Правда, позднее, когда выпивка дала себя знать сильнее, она не сумела совладать с собой: бегло переглянулась с высоким, стройным, молодым рабочим, когда тот встал от стола слегка поразмять кости и покосился в нашу сторону. В этом отношении она не нуждалась в уроках, подобные подарки судьбы схватывала на лету. Что я мог поделать? Ровным счетом ничего.
А после этого глаза ее засияли еще ярче.
Словом, то было хорошее времечко. Мы бродили по окрестностям, шли куда глаза глядят. Останавливались на ночлег в незнакомых местах. Весна аккурат набирала силу, быстро, со дня на день, природа представала во всей своей красе. Весной Франция всегда становилась прекрасной. И моя жена — тоже.
Глаза ее лучились солнечным сиянием. Такой она мне виделась: станет на пороге какой-нибудь обвитой зеленью беседки, в бесстыдно кокетливой шляпке, под летним зонтиком, воздушное платье усыпано солнечными пятнами, словно монетами золотыми, смотрит на меня и смеется.
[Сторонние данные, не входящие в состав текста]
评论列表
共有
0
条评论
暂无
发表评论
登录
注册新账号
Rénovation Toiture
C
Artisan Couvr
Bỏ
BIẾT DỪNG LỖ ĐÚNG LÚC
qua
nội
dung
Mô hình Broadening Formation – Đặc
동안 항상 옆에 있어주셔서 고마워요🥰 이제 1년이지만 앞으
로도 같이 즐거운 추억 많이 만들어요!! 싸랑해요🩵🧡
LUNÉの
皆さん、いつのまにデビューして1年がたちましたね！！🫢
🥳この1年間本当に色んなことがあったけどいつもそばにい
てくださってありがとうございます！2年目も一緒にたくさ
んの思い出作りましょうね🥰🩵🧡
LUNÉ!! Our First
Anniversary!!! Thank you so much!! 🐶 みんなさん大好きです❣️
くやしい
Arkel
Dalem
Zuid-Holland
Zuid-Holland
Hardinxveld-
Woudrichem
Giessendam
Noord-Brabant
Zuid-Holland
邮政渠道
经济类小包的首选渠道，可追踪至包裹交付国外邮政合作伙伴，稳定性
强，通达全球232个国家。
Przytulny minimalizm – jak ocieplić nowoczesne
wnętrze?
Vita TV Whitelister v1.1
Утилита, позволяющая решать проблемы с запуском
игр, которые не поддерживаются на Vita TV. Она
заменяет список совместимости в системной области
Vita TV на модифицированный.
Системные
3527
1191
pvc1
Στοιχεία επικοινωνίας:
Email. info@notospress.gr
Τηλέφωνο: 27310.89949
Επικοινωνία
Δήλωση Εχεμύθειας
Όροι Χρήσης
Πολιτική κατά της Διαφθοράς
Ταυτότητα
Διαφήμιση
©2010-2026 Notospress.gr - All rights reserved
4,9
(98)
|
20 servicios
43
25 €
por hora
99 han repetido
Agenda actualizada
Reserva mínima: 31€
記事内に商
Вечно надо мной подсмеивалась.
— Экий вы неловкий да неуклюжий! — высмеяла она меня и в тот раз, когда я протянул ей букет диких роз. — Как же можно держать цветы, точно веник? — И прижала охапку к себе с нежностью, будто мать, ласкающая ребенка.
— Легко вам говорить, — отбивался я. — Но разве моя вина, что уродился нескладным увальнем! Мне и в руках-то держать не пристало не то что розы, но и никакие нежные иль хрупкие предметы, разве что красную луковицу или баранью ногу… — Мне хотелось подобрать сравнение посмешней, потешить ее. Но она не развеселилась, Смотрела на меня с робостью, словно она, мол, мне добра желает и даже знает, как его доставить, но высказать вслух не решается. И наконец решилась.
— Я ведь тоже не виновата, что такая дурная уродилась, — тихонько проговорила она, и в глазах ее блеснули слезы.
Сам-то я никогда не плачу, не так меня воспитали (не знаю, что за бес распроклятый запретил мужчинам плакать), но при этих словах ее со мной такое приключилось!.. Словно приступ какой-то: почему, отчего — до сих пор в толк не возьму. Налетел порыв силы необоримой, того гляди сердце наружу выскочит. Стыдно признаться, но я разрыдался.
Помнится, был там дощатый забор, видимо, хлев заграждающий, потому как свиньи по ту сторону забора хрюкали. И чем громче они хрюкали, тем отчаяннее я рыдал. Все это происходило на узкой, поросшей травою проселочной дороге.